Exercise description: All records below should be repeated exactly, with the pictures left out.

Data listing:
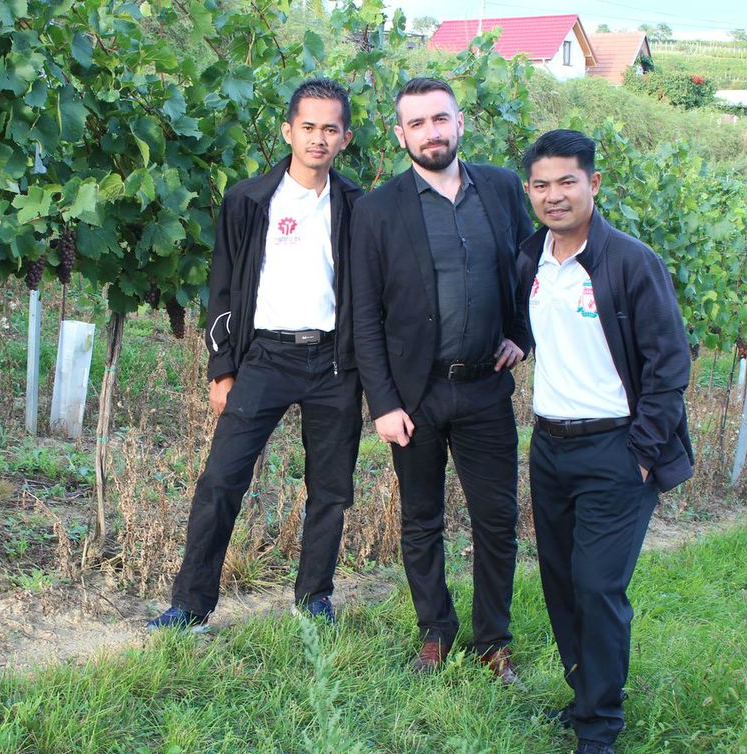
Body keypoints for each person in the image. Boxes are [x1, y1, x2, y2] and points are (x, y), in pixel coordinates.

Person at [147, 78, 364, 631]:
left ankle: (313, 598)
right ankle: (191, 604)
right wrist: (221, 369)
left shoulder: (358, 206)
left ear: (345, 138)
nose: (318, 139)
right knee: (221, 480)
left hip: (334, 362)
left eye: (330, 129)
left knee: (331, 489)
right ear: (288, 130)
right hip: (265, 357)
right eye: (308, 127)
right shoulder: (248, 200)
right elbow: (222, 287)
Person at [518, 129, 693, 754]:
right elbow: (530, 329)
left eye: (567, 181)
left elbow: (669, 364)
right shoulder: (531, 258)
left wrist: (641, 453)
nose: (554, 195)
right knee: (562, 583)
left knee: (597, 586)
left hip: (615, 449)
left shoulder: (630, 262)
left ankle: (600, 730)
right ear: (530, 191)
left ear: (593, 183)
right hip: (549, 446)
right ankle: (584, 698)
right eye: (541, 185)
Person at [350, 77, 533, 677]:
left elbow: (531, 270)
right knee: (421, 519)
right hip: (415, 394)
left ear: (460, 123)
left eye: (440, 119)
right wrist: (383, 402)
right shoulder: (377, 210)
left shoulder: (501, 189)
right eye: (417, 123)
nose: (431, 133)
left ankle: (492, 640)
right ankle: (435, 630)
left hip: (485, 387)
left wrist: (522, 333)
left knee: (497, 520)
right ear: (400, 134)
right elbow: (364, 315)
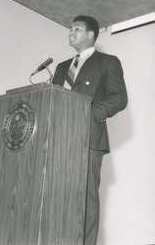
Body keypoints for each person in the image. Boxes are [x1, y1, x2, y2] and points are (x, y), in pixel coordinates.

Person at [52, 15, 128, 245]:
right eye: (70, 28)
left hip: (88, 138)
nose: (71, 32)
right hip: (57, 139)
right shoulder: (62, 67)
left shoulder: (107, 61)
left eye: (77, 29)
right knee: (58, 196)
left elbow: (119, 97)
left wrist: (90, 114)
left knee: (85, 200)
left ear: (91, 34)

Task output:
Body keypoints for each person in the image. Boxes are [x1, y1, x2, y2] and points are (x, y), in pixel coordinates.

Person at [147, 78, 364, 631]:
left ankle: (313, 598)
right ankle: (191, 604)
right wrist: (221, 369)
left shoulder: (358, 206)
left ear: (345, 138)
nose: (318, 139)
right knee: (221, 480)
left hip: (334, 362)
left eye: (330, 129)
left knee: (331, 489)
right ear: (288, 130)
right hip: (265, 357)
right eye: (308, 127)
right shoulder: (248, 200)
right elbow: (222, 287)
Person at [518, 129, 693, 754]:
right elbow: (530, 329)
left eye: (567, 181)
left elbow: (669, 364)
right shoulder: (531, 258)
left wrist: (641, 453)
nose: (554, 195)
right knee: (562, 583)
left knee: (597, 586)
left hip: (615, 449)
left shoulder: (630, 262)
left ankle: (600, 730)
right ear: (530, 191)
left ear: (593, 183)
right hip: (549, 446)
right ankle: (584, 698)
right eye: (541, 185)
Person at [350, 77, 533, 677]:
left elbow: (531, 270)
right knee: (421, 519)
right hip: (415, 394)
left ear: (460, 123)
left eye: (440, 119)
right wrist: (383, 402)
right shoulder: (377, 210)
left shoulder: (501, 189)
right eye: (417, 123)
nose: (431, 133)
left ankle: (492, 640)
right ankle: (435, 630)
left hip: (485, 387)
left wrist: (522, 333)
left knee: (497, 520)
right ear: (400, 134)
right elbow: (364, 315)
Body keypoints for each person in the image. Boxes are [x1, y1, x2, y2] and points are (x, y), in pixel coordinates.

Person at [52, 15, 128, 245]:
right eye: (70, 28)
left hip: (88, 138)
nose: (71, 32)
right hip: (57, 139)
right shoulder: (62, 67)
left shoulder: (107, 61)
left eye: (77, 29)
right knee: (58, 196)
left elbow: (119, 97)
left wrist: (90, 114)
left knee: (85, 200)
left ear: (91, 34)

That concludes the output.